Exercise goal → Retype every line of the records exactly.

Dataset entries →
####################
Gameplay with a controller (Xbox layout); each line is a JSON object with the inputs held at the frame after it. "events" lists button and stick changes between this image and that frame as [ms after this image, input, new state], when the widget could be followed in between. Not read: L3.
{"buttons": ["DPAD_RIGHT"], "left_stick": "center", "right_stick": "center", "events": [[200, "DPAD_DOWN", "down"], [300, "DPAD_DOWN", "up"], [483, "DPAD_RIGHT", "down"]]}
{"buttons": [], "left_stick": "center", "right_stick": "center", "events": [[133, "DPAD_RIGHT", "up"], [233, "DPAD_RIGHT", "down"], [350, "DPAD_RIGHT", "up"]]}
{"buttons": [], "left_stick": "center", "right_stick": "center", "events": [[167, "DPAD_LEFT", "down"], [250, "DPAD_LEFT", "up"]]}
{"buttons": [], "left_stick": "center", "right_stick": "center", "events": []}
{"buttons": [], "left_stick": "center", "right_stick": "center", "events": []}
####################
Solution for this task →
Gameplay with a controller (Xbox layout); each line is a JSON object with the inputs held at the frame after it. "events" lists button and stick changes between this image and that frame as [ms after this image, input, new state], when the widget could be followed in between. Not read: L3.
{"buttons": ["DPAD_RIGHT"], "left_stick": "center", "right_stick": "center", "events": [[200, "DPAD_DOWN", "down"], [300, "DPAD_DOWN", "up"], [483, "DPAD_RIGHT", "down"]]}
{"buttons": [], "left_stick": "center", "right_stick": "center", "events": [[133, "DPAD_RIGHT", "up"], [233, "DPAD_RIGHT", "down"], [350, "DPAD_RIGHT", "up"]]}
{"buttons": [], "left_stick": "center", "right_stick": "center", "events": [[167, "DPAD_LEFT", "down"], [250, "DPAD_LEFT", "up"]]}
{"buttons": [], "left_stick": "center", "right_stick": "center", "events": []}
{"buttons": [], "left_stick": "center", "right_stick": "center", "events": []}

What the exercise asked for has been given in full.